State Digest


April 11, 2006

Burning ban lifted in city, 7 counties

The Maryland Department of Natural Resources lifted yesterday a ban on open-air burning in eight jurisdictions.

The ban, which prohibits fires in charcoal grills, campfires and the burning of leaves and trash, was lifted at 2 p.m. for Baltimore and for Anne Arundel, Baltimore, Carroll, Harford, Howard, Montgomery and Prince George's counties.

The ban remains in effect in Frederick County, the Eastern Shore, Southern Maryland and other areas.

The ban was imposed March 30 after a record-setting month of dry weather. More than 360 wildfires were reported to the Maryland Forest Service in March.

The fine for a violation is $125.

Nicole Fuller

Worcester County: Extradition

Man held after four relatives were killed awaits hearing

A man who was taken into custody after four relatives were killed will remain in a Maryland jail until an April 21 extradition hearing, authorities said yesterday.

Ronald Lee Shrieves, 32, was arrested Saturday in Worcester County after the bodies of his parents, a niece and a nephew were found Friday in the parents' home in Modest Town, on the Eastern Shore of Virginia.

Accomack County Sheriff Robert D. Crockett said Shrieves has been charged with stealing his father's pickup truck but has not been charged in the deaths.

Shrieves was apprehended Saturday near Girdletree after being chased by police. He is being held on charges that include traffic offenses and possession of stolen property.


Frederick County: Underage drinking

Teen drops lawsuit over injuries she suffered in drunken fall

A Frederick teenager who sneaked into a charity bartender contest to drink has dropped her suit blaming the restaurant for facial injuries she suffered after a drunken fall in the parking lot.

Tyler Catherine Bauer of New Market had sued TGI Friday's for $200,000, accusing the restaurant of negligence for allowing her to drink beer and alcohol even though she was underage. She dropped the suit Friday for personal reasons, her attorney Arthur Crum Jr. said.

Bauer was 17 when she and an 18-year-old companion joined a charity bartenders contest in October. Leaving the restaurant two hours later after drinking heavily, Bauer shattered her teeth and injured her lips and gums when she passed out and fell on her face in the parking lot with a blood alcohol level of 0.238 percent, nearly three times the legal limit of 0.08 percent for operating a motor vehicle.

The Frederick County Liquor Board fined the restaurant $1,600 in January for allowing Bauer and her underage friend to drink.

Her attorney said Bauer did not want to discuss her decision to drop the suit.

Baltimore: Federal court

3 sentenced for trafficking in counterfeit novelty weapons

Three Ellicott City men were sentenced yesterday in federal court in Baltimore to more than three years in prison for trafficking in thousands of dollars worth of counterfeit novelty weapons.

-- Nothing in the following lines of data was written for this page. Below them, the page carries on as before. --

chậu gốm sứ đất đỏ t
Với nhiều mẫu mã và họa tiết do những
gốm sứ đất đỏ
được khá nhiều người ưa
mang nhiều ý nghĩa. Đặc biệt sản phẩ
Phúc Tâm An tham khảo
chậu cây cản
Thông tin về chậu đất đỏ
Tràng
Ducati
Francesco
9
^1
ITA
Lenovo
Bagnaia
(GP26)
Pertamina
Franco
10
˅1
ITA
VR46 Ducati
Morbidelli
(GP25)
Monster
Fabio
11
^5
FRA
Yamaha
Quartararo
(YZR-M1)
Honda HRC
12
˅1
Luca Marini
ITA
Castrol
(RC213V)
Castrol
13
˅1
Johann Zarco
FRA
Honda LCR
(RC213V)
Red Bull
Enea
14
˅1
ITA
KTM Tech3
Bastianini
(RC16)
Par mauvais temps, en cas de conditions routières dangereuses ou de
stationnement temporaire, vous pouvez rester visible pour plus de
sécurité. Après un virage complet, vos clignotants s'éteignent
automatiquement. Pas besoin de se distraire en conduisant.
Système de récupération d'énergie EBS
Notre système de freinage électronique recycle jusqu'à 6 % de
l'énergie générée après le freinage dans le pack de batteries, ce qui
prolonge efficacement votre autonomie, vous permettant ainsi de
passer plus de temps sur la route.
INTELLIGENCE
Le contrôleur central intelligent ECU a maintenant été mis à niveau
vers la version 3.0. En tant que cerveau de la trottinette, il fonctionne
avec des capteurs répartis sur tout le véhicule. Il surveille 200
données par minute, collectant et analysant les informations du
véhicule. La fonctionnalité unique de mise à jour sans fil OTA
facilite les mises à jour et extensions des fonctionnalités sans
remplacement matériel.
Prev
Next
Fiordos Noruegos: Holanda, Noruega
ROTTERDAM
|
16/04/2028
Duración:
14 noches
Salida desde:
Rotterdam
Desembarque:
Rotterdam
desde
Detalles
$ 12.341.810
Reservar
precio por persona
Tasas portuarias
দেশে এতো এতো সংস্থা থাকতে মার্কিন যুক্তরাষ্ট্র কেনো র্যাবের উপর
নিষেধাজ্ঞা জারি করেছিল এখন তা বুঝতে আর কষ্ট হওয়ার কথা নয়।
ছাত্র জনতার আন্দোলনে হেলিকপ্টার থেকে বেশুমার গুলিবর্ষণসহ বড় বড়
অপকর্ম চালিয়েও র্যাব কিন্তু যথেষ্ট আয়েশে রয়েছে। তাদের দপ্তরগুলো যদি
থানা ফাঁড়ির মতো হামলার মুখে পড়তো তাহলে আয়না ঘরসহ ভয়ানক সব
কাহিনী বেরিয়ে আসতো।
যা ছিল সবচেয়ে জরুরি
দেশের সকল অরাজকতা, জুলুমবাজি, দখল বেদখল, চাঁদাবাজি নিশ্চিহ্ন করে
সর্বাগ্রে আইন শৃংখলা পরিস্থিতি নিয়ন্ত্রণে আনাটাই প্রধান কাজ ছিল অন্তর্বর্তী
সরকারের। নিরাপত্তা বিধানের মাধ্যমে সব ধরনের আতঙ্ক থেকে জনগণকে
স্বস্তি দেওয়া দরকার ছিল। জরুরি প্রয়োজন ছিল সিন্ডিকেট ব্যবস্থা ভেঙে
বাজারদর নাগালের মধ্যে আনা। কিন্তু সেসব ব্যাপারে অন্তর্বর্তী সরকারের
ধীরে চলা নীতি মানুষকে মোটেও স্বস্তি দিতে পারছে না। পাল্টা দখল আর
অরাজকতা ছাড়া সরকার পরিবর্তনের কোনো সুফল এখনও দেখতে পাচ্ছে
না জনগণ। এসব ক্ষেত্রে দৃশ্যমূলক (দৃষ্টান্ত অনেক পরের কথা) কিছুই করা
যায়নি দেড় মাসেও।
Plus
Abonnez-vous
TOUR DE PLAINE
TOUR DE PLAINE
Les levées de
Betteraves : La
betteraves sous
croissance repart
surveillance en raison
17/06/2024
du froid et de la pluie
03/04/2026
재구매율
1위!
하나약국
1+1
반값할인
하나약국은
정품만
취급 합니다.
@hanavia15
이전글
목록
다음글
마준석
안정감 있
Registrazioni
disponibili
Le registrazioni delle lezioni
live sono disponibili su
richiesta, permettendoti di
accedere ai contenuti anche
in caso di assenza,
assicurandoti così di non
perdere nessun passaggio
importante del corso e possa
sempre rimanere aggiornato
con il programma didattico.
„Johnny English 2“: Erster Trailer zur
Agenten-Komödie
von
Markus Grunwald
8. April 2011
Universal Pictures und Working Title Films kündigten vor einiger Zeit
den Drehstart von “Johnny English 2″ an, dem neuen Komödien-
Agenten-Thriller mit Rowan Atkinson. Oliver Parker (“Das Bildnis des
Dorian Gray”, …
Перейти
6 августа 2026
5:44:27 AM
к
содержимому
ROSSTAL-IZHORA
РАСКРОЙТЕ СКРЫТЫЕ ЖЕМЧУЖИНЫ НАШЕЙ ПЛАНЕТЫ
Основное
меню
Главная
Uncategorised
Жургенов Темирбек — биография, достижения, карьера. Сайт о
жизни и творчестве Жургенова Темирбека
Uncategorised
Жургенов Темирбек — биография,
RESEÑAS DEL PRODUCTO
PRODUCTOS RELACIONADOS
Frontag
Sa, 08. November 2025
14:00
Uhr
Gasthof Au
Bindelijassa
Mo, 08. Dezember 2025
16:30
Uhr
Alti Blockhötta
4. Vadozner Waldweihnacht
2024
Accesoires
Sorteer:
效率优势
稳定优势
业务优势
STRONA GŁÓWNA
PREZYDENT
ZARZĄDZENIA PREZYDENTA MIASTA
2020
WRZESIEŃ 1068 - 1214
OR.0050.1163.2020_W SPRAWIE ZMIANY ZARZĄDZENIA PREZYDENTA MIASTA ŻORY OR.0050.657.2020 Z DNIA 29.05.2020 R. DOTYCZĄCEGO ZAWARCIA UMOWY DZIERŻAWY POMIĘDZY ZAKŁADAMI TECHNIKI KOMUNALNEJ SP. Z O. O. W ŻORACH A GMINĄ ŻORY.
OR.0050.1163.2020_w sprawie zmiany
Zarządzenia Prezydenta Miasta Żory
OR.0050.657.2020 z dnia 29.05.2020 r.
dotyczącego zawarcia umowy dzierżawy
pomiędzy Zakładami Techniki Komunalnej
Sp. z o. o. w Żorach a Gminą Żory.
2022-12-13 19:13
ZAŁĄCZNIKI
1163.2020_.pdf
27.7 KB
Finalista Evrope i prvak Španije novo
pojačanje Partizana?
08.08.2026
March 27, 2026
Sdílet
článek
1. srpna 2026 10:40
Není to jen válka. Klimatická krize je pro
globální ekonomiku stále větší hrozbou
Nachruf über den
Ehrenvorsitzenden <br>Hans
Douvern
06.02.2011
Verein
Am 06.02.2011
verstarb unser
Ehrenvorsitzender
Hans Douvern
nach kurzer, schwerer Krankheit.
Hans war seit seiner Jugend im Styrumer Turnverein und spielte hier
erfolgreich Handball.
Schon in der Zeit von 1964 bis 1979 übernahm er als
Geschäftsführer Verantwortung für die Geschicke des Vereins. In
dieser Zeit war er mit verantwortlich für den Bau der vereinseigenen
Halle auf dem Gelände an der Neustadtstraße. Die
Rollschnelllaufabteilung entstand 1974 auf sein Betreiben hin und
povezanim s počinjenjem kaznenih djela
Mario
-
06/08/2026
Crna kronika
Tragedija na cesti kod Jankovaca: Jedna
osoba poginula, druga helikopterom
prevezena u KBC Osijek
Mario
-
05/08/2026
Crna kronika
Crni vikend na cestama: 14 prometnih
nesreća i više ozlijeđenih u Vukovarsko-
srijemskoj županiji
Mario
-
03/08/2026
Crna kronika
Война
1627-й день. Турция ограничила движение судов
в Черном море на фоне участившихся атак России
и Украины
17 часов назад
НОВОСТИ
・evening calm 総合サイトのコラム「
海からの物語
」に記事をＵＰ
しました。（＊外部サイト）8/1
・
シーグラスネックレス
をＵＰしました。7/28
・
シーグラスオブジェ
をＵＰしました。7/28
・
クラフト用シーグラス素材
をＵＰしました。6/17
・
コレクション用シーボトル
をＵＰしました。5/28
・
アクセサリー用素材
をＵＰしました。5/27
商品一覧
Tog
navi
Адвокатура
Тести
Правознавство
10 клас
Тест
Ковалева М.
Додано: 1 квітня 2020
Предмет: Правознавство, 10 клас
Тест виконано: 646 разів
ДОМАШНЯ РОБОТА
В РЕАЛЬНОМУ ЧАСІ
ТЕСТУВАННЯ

Muhammed Aslam, 58, and his sons Farhan Aslam, 32, and Zeeshawn Aslam, 28, were sentenced to 40 months in prison for smuggling switchblade knives and boxed knife sets with counterfeit NASCAR and NASCAR-related trademarks. They also trafficked in knives and swords that violated the copyrights of United Cutlery and Lord of the Rings.

U.S. District Judge J. Frederick Motz also ordered the Aslams to forfeit $760,000.

Matthew Dolan

Prince George's: Wilson Bridge

Bald eagle neglecting hatchlings after mate is hurt in fight

George the bald eagle, apparently cowed by a female eagle that seriously injured his mate and the mother of his clutch, is neglecting the nest to take up with the interloper, an environmental official said yesterday.

"We saw him flying around with the other bird. He's starting to bond with the new eagle," said Stephanie Spears, senior environmental specialist for the Woodrow Wilson Bridge Project on the Capital Beltway.

George's mate, Martha, was injured in a battle with the new female Wednesday, just as eggs in the nest the two had built on the shore in Prince George's County, just south of a bridge abutment, were expected to hatch. George and Martha, who were named by project workers, have hatched 15 eagles while nesting around the construction, according to the project's Web site.

After construction workers saw the midair battle between Martha and the new female, Spears was called to take Martha to Tri-State Bird Rescue & Research in Newark, Del.

At first, George took over the parental duties in Martha's absence, guarding the nest, keeping the hatchlings warm and exhibiting "feeding behavior," Spears said. But the pressure of being a single parent seem to have been too much.

Last week, wildlife officials were considering whether to move the eggs or chicks into a surrogate nest, but Spears said there are apparently no viable eggs or hatchlings to transplant.